Inclusion Criteria: - Primary myelofibrosis, post-PV MF, or post-ET MF that requires therapy - MF patients must have received prior JAK2 inhibitor therapy, and been found to be intolerant, or refractory/relapsed from prior JAK2 inhibitor therapy, based on investigator assessment - ≥18 years old - ECOG Performance Status of ≤ 3 - Estimated life expectancy of ≥12 weeks - Male or non-pregnant, non-lactating female patients - Serum creatinine of ≤1.5 × the upper limit of normal (ULN)OR estimated creatinine clearance (CrCl) ≥ 40 ml/min/1.73 m2 - Aspartate aminotransferase (AST) and alanine aminotransferase (ALT) ≤3 × the upper limit of normal (ULN) and total bilirubin ≤1.5 × ULN. If the total bilirubin is elevated between 1.5 x and 3 x ULN, patients with a direct bilirubin ≤ 1.5 X ULN are eligible during the Phase II portion. - Absolute neutrophil count (ANC) >1000/μL and Platelet count > 25,000/μL - QTcB ≤ 480 msec - No MF-directed treatment for at least 2 weeks prior to initiation of NS-018, including any use of corticosteroids for Myelofibrosis symptom or blood count management. Low dose corticosteroids ≤ 10 mg/day prednisone or equivalent is allowed for non-myelofibrosis purposes. Exclusion Criteria: - Active, uncontrolled systemic infection - Patients with any unresolved toxicity greater than Grade 1 from previous anticancer therapy - Potentially curative therapy is available - Currently taking medication that is substantially metabolized by cytochrome P450 (CYP) 1A2 or CYP3A4 or taking medication known to be strong inhibitors or inducers of CYP3A4 - Patients with a serious cardiac condition within the past 6 months - Pregnant or lactating - Radiation therapy for splenomegaly within 6 months prior to study entry - Splenectomy (Phase 2 portion of the study only) - Known HIV positive status - Known active hepatitis, a history of viral hepatitis B or hepatitis C

Additional Information

Official title A Phase 1/2, Open-label, Dose-Escalation Multi-center Study to Assess the Safety, Tolerability, PK and PD of Orally Administered NS-018 in Patients With Primary Myelofibrosis (MF), Post-polycythemia Vera MF, or Post-essential Thrombocythemia MF
Principal investigator Srdan Verstovsek, M.D., Ph.D.

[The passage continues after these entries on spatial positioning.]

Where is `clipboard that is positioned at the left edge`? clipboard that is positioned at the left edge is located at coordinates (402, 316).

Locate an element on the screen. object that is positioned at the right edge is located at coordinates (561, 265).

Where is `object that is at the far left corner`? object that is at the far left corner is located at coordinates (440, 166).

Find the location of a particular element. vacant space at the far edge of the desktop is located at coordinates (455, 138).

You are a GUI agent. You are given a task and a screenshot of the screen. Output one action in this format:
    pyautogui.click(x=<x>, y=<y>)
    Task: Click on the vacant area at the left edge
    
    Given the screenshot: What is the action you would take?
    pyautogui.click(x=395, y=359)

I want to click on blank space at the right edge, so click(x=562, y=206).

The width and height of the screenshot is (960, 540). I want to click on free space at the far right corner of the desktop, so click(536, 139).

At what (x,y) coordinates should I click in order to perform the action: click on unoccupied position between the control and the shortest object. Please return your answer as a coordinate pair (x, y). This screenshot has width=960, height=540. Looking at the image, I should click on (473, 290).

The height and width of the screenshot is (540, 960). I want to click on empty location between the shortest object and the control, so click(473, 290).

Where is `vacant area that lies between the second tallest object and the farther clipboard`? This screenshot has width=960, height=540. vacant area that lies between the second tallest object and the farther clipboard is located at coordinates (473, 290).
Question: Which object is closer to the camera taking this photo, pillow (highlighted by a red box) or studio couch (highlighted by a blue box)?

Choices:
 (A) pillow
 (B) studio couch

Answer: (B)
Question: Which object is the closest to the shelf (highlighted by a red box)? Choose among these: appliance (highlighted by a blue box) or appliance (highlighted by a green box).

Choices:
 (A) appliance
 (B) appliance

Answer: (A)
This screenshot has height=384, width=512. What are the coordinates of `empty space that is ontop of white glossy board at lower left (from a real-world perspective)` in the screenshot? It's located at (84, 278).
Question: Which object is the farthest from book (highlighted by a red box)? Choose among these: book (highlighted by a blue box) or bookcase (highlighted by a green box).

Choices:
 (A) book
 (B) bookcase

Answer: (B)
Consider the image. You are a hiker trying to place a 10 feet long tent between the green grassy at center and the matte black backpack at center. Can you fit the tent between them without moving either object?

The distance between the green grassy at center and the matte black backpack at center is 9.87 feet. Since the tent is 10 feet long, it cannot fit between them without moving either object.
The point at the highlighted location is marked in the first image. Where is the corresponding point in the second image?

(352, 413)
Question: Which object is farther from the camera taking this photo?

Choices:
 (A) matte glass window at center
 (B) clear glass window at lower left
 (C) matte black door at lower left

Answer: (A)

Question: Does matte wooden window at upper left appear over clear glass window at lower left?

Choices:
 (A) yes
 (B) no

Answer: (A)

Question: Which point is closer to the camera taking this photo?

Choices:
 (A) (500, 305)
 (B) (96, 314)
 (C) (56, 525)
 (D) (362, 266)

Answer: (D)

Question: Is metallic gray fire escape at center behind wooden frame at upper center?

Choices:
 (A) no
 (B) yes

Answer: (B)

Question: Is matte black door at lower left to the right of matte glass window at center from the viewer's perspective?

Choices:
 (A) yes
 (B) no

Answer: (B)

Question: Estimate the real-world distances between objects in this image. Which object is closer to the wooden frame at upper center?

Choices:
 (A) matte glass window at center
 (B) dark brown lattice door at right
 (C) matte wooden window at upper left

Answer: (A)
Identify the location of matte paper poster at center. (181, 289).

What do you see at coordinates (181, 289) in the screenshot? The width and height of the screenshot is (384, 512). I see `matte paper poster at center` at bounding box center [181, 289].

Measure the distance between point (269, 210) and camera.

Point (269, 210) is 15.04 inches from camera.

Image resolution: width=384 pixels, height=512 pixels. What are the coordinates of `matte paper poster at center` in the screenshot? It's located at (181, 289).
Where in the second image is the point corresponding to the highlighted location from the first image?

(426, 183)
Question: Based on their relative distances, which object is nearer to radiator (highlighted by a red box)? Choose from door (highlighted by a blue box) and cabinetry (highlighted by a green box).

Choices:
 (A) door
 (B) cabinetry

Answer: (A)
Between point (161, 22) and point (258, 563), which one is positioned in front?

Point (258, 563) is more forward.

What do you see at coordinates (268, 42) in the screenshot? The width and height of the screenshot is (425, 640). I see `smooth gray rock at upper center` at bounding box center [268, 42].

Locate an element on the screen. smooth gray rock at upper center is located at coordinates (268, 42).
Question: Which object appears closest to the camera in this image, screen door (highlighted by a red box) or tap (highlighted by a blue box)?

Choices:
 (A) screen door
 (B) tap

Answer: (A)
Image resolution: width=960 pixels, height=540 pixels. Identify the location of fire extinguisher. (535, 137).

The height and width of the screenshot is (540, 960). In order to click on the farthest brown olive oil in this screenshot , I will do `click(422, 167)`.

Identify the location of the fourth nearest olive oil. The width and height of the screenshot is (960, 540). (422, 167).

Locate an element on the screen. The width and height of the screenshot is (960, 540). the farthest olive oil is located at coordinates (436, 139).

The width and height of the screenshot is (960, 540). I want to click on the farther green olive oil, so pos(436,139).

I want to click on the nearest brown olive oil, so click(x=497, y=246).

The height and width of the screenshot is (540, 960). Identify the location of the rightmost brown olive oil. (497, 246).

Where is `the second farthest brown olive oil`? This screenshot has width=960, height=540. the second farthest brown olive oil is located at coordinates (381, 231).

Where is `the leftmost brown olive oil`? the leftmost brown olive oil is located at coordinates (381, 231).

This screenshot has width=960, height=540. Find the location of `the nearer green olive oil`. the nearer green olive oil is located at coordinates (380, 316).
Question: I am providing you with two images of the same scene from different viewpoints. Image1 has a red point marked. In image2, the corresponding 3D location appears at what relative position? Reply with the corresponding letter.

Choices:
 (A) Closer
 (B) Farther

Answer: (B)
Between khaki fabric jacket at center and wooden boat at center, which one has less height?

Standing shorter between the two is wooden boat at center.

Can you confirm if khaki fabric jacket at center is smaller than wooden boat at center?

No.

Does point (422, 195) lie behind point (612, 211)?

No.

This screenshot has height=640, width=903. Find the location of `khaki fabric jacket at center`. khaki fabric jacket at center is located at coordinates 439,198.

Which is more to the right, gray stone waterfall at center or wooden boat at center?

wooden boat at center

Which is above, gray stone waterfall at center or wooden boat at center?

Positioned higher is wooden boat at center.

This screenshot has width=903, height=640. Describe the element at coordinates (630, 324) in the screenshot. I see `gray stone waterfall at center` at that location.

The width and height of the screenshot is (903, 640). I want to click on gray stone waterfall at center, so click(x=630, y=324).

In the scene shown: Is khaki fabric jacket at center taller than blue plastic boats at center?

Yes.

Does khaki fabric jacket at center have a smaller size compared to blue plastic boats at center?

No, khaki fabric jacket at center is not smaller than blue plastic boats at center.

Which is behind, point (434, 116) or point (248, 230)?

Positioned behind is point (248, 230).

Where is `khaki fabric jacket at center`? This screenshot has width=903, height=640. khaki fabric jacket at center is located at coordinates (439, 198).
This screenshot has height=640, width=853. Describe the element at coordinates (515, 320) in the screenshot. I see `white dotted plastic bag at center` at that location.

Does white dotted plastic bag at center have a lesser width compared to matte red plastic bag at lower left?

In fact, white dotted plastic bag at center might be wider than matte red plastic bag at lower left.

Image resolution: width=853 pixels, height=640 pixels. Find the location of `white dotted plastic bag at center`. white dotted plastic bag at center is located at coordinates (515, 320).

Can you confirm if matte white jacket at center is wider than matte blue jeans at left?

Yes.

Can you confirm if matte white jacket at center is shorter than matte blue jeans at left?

Description This is a Phase 1/2 study that is currently enrolling JAK2 failures into the Phase 2 portion of the study.
Trial information was received from ClinicalTrials.gov and was last updated in October 2016.
Information provided to ClinicalTrials.gov by NS Pharma, Inc..
Location data was received from the National Cancer Institute and was last updated in October 2016.